Anche se, analizzando i fatti, sembra che, più che il figlio dell’ex mister Albertino, il responsabile di tutto ciò sia proprio il presidente De Laurentiis che ha fatto dell’incoerenza il suo percorso a Napoli. “Voglio un Napoli di napoletani” – Per poi dire “Non voglio napoletani in squadra”; “Ventura sarebbe stato licenziato anche in caso di vittoria perché mancava il gioco” – Per poi dire cinque minuti dopo in presenza di Edy Reja “Ma quale bel gioco e bel gioco? Bisogna vincere, anche uno a zero!!!”; “Se va via Lavezzi compro Jovetic” – Per poi dire “Non comprerei mai Jovetic, farei uno sgarbo ai miei amici Della Valle”; “Voglio una squadra di giovani” – Ma a guardare la carta d’identità della difesa, tutta, si va ben oltre i 30 anni di età media. Queste son soltanto una piccola raccolta delle dichiarazioni discordanti del patron azzurro: se si volesse redigere un elenco completo non basterebbe un intero articolo.

Dopo tutto ciò, la domanda sorge spontanea: ma il Napoli che modello sta inseguendo? Programmazione non ce n’è visto che giovani non se ne vedono, quei pochi che ci sono l’attuale mister non li fa giocare, e i giovani diventati campioni vanno via (Lavezzi ndr). Non si comprano campioni perché guadagnano troppo e vogliono i diritti d’immagine, non si comprano giovani che posson diventare campioni perché le società proprietarie dei cartellini li valutano troppo e allora dove si va a parare? A parte il colpo di fortuna di Cavani (che a sua volta doveva la sua fortuna al Pocho, l’anno prossimo probabilmente tornerà nella sua dimensione di 15-16 gol) questa società dopo Marino non ha fatto più nulla. Si è ritrovata ad improvvisare, a sbagliare un colpo dopo l’altro (si pensi che quest’anno otto undicesimi della squadra erano dell’intelaiatura costruita dall’attuale DG dell’Atalanta). Questa dirigenza ha preferito Britos a Criscito (che avrebbe pagato anche meno) soltanto perché Criscito voleva due milioni all’anno di stipendio mentre Britos prende parecchio sotto il milione. Ha preferito Dzemaili a Vidal per lo stesso motivo.
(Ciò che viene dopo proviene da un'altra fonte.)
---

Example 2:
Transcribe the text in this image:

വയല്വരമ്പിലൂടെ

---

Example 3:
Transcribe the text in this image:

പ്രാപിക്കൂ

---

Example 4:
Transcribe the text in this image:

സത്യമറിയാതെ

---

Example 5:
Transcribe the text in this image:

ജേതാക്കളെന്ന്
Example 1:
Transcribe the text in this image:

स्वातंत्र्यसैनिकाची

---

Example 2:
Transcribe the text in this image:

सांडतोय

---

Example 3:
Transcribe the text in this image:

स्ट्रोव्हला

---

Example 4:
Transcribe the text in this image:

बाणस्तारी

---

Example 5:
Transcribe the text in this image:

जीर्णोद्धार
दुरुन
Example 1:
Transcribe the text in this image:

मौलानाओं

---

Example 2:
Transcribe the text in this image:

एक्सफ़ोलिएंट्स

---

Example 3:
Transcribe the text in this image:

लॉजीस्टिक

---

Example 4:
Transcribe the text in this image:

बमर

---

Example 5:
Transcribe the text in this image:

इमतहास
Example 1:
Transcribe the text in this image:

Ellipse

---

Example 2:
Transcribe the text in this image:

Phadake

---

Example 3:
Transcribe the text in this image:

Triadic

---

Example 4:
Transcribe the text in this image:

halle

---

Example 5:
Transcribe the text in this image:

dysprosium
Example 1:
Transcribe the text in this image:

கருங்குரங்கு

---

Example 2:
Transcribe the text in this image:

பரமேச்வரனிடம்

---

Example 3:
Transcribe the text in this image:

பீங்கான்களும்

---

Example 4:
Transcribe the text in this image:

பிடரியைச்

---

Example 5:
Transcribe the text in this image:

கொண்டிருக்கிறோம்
Si poteva prendere Pirlo a zero, stiamo parlando di uno dei più grandi centrocampisti degli ultimi vent’anni, ma il famoso salary cup ha fatto in modo che ciò non avvenisse. E allora di nuovo la domanda: ma il Napoli cosa vuole fare da grande? Il pocho è andato via perché il Napoli non poteva più permetterselo, e ben presto potrebbe accadere lo stesso per Cavani. Ma allora il modello partenopeo è quello del cinepanettone? Attori di medio livello a buon mercato, che si cambiano se qualcuno pretende un aumento tanto il prodotto vende lo stesso, e spremere il settore fino all’ultimo euro?
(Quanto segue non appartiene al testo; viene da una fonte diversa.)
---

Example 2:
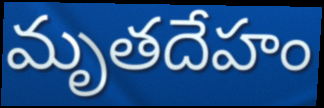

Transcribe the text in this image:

మృతదేహం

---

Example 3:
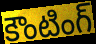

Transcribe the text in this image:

కౌంటింగ్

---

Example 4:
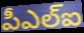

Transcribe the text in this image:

పీఎల్ఐ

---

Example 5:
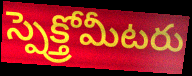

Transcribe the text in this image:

స్పెక్త్రోమీటరు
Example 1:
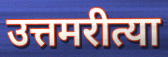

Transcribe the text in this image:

उत्तमरीत्या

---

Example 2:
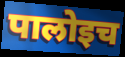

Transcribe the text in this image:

पालोइच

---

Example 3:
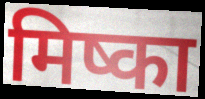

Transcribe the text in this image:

मिष्का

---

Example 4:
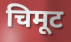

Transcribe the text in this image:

चिमूट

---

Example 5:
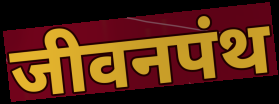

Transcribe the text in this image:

जीवनपंथ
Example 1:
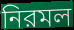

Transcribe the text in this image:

নিরমল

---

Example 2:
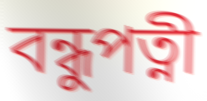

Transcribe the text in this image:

বন্ধুপত্নী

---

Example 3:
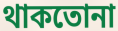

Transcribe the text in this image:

থাকতোনা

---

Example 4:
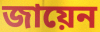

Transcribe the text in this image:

জায়েন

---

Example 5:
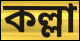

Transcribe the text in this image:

কল্লা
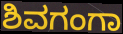
ಶಿವಗಂಗಾ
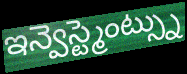
ఇన్వెస్ట్మెంట్స్ను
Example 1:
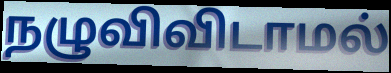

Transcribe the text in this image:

நழுவிவிடாமல்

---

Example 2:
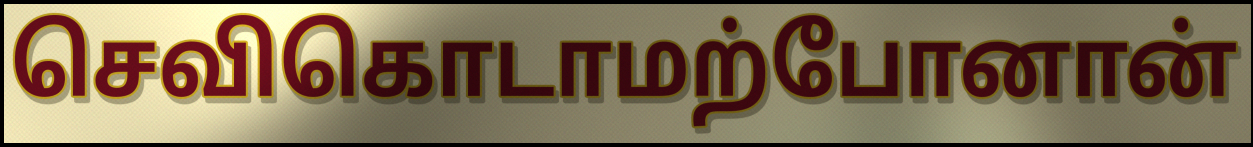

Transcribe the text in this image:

செவிகொடாமற்போனான்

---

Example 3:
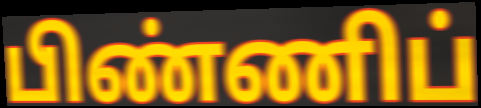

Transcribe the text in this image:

பிண்ணிப்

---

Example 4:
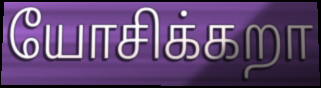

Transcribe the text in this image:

யோசிக்கறா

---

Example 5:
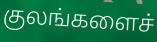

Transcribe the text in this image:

குலங்களைச்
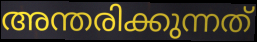
അന്തരിക്കുന്നത്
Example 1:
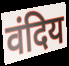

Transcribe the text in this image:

वंदिय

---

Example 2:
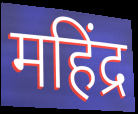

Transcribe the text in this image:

महिंद्र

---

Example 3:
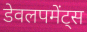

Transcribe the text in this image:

डेवलपमेंट्स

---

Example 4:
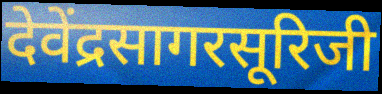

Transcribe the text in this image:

देवेंद्रसागरसूरिजी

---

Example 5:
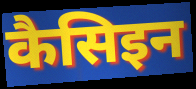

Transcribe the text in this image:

कैसिइन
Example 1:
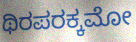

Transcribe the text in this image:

ಥಿರಪರಕ್ಕಮೋ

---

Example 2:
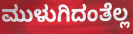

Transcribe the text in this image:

ಮುಳುಗಿದಂತೆಲ್ಲ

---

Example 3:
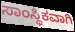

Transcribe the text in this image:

ಸಾಂಸ್ಥಿಕವಾಗಿ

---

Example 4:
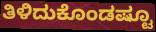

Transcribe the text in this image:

ತಿಳಿದುಕೊಂಡಷ್ಟೂ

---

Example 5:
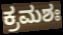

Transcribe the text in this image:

ಕ್ರಮಶಃ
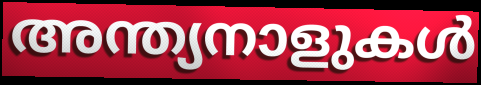
അന്ത്യനാളുകൾ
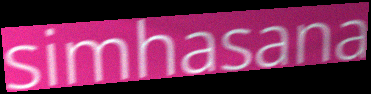
simhasana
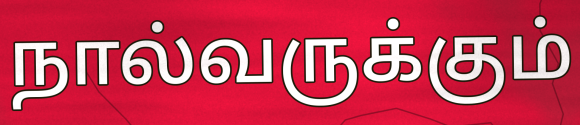
நால்வருக்கும்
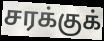
சரக்குக்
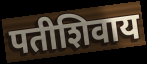
पतीशिवाय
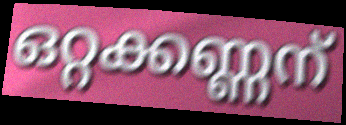
ഒറ്റക്കണ്ണന്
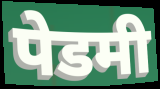
पेडमी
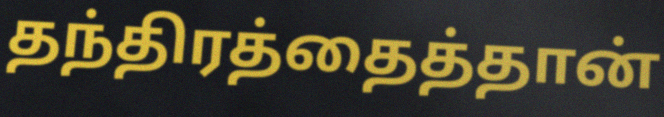
தந்திரத்தைத்தான்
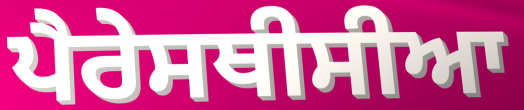
ਪੈਰੇਸਥੀਸੀਆ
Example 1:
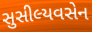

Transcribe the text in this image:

સુસીલ્યવસેન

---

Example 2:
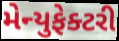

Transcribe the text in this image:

મેન્યુફેક્ટરી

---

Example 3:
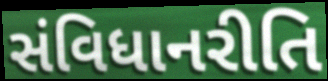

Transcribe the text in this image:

સંવિધાનરીતિ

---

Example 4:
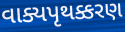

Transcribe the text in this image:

વાક્યપૃથક્કરણ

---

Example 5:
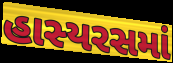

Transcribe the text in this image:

હાસ્યરસમાં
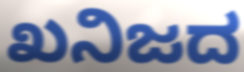
ಖನಿಜದ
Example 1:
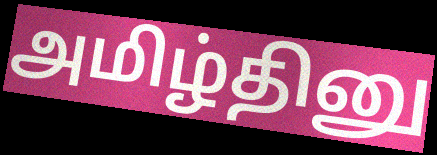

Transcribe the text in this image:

அமிழ்தினு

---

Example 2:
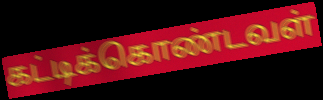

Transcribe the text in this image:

கட்டிக்கொண்டவள்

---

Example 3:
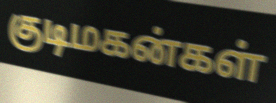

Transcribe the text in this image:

குடிமகன்கள்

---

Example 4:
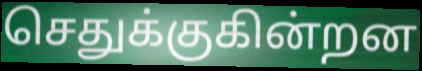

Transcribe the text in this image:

செதுக்குகின்றன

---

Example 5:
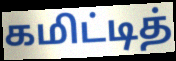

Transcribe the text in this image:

கமிட்டித்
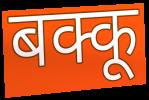
बक्कू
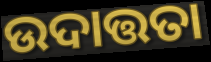
ଉଦାତ୍ତତା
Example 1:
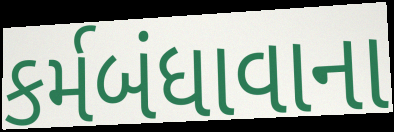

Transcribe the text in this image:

કર્મબંધાવાના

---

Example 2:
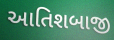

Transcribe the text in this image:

આતિશબાજી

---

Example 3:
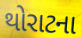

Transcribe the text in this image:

થોરાટના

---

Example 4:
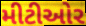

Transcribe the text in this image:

મીટીઓર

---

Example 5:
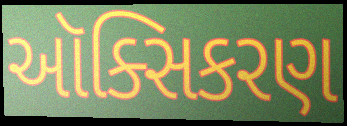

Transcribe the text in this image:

ઑક્સિકરણ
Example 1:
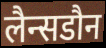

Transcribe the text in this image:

लैन्सडौन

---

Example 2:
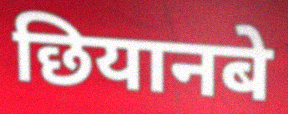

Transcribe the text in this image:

छियानबे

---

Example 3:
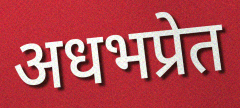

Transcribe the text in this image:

अधभप्रेत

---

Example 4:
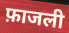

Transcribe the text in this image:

फ़ाजली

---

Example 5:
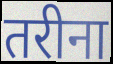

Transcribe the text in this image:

तरीना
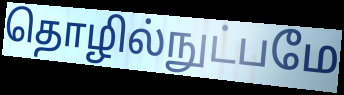
தொழில்நுட்பமே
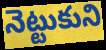
నెట్టుకుని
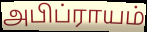
அபிப்ராயம்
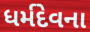
ધર્મદેવના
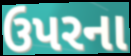
ઉપરના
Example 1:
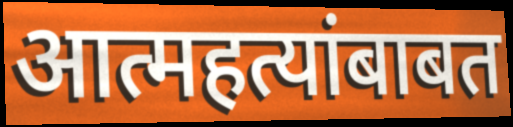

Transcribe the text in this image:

आत्महत्यांबाबत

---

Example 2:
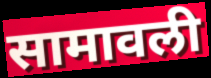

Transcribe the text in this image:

Le sensazioni quindi sono tutt’altro che positive, ma il fortunato presidente azzurro, in caso di vittoria della supercoppa, avrà già tutte le scusanti per un’eventuale stagione fallimentare. In ogni caso come dice il Pocho nella sua lettera d’addio da tanti criticata (?) “Nada es por siempre”, difatti i cinepanettoni stanno per chiudere battente perché il pubblico ne ha avuto abbastanza. Che avvenga lo stesso per la squadra azzurra? L’unico elemento che allontana il tifoso dal Napoli è proprio la monotonia, l’appiattimento, la mediocrità. Il napoletano preferisce un giorno da leone piuttosto che cento da pecora il che tradotto significa che il tifoso predilige avere Maradona ed essere la squadra più forte al mondo per 5 anni e poi finire in serie C, piuttosto che tanti anni di storia fatti di mediocrità. La cessione di Lavezzi rappresenta quindi il simbolo della fase calante del percorso del Napoli con questa nuova gestione. Il pocho è andato via e con lui le speranze di una città che aveva rivisto nel furetto argentino la possibilità di un nuovo giorno da leoni.

Au revoir pocho, tu nous manques, au revoir projet Napoli.